The issue comes down to how the std.io.Reader functions like streamUntilDelimiter are implemented and how that integrates with BufferedReader. Much like Go's io.Reader, Zig's std.io.Reader requires implementations to provide a single function: fn read(buffer: []u8) !usize. Any functionality provided by std.io.Reader has to rely on this single read function.

This is a fair representation of std.io.Reader.streamUntilDelimiter along with the readByte it depends on:

pub fn streamUntilDelimiter(self: Reader, writer: anytype, delimiter: u8) !void {
  while (true) {
    // will bubble error.EndOfStream, which is how we break out
    // of the while loop
    const byte: u8 = try self.readByte();
    if (byte == delimiter) return;
    try writer.writeByte(byte);
  }
}

pub fn readByte(self: Reader) !u8 {
  var result: [1]u8 = undefined;
  // self.read calls our implementations read (e.g. BufferedReader.read)
  const amt_read = try self.read(result[0..]);
  if (amt_read < 1) return error.EndOfStream;
  return result[0];
}

This implementation will safely work for any type that implements a functional read(buffer: []u8) !usize). But by targeting the lowest common denominator, we potentially lose a lot of performance. If you knew that the underlying implementation had a buffer you could come up with a much more efficient solutions. The biggest, but not only, performance gain would be to leverage the SIMD-optimized std.mem.indexOfScalar to scan for delimiter over the entire buffer.

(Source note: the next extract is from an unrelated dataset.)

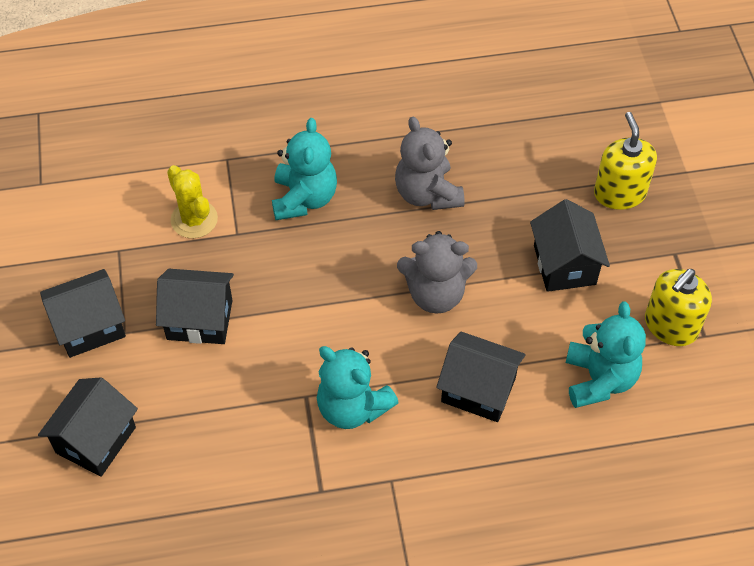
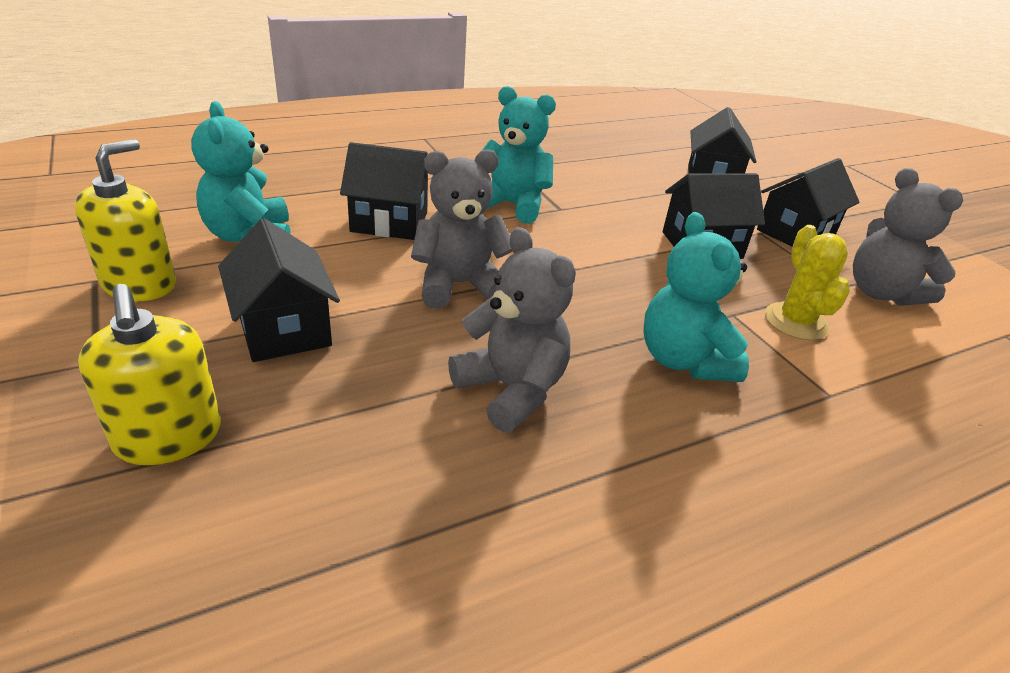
camera: 160 degrees right, 20 degrees down
yellow cactus [167,165,218,238] -> yellow cactus turned 45 degrees clockwise [765,225,850,340]
none -> grey teddy bear [853,168,963,306]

Here's what that might look like:

fn streamUntilDelimiter(buffered: anytype, writer: anytype, delimiter: u8) !void {
  while (true) {
    const start = buffered.start;
    if (std.mem.indexOfScalar(u8, buffered.buf[start..buffered.end], delimiter)) |pos| {
      // we found the delimiter
      try writer.writeAll(buffered.buf[start..start+pos]);
      // skip the delimiter
      buffered.start += pos + 1;
      return;
    } else {
      // we didn't find the delimiter, add everything to the output writer...
      try writer.writeAll(buffered.buf[start..buffered.end]);

      // ... and refill the buffer
      const n = try buffered.unbuffered_reader.read(buffered.buf[0..]);
      if (n == 0) {
        return error.EndOfStream;
      }
      buffered.start = 0;
      buffered.end = n;
    }
  }
}

If you're curious why buffer is an anytype, it's because std.io.BufferedReader is a generic, and we want our streamUntilDelimiter for any variant, regardless of the type of the underlying unbuffered reader.

If you take this function and use it in a similar way as our initial code, circumventing std.io.Reader.streamUntilDelimiter, you end up with similar performance as Go. And we'd still have room for some optimizations.

This is something I tried to fix in Zig's standard library. I thought I could use Zig's comptime capabilities to detect if the underlying implementation has its own streamUntilDelimeter and use it, falling back to std.io.Reader's implementation otherwise. And while this is certainly possible, using std.meta.trait.hasFn for example, I ran into problems that I just couldn't work around. The issue is that the buffered.reader() doesn't return an std.io.Reader directly, but goes through an intermediary: std.io.GenericReader. This GenericReader then creates an std.io.Reader on each function call. This double layer of abstraction was more than I wanted to, and probably could, work through.

Instead I opened an issue and wrote a more generic zig utility library for the little Zig snippets I've collected.

I'm not sure how big the issue actually is. If we assume the above code is right and using a BufferedReader via an std.io.Reader is inefficient, then it's at least a real issue for this common task (on my initial real-world input which is where I ran into this issue, the overhead was over 10x). But the "interface" pattern of building functionality atop the lowest common denominator is common, so I wonder where else performance is being lost. In this specific case though, I think there's an argument to be made that functionality like streamUntilDelimeter should only be made available on something like a BufferedReader.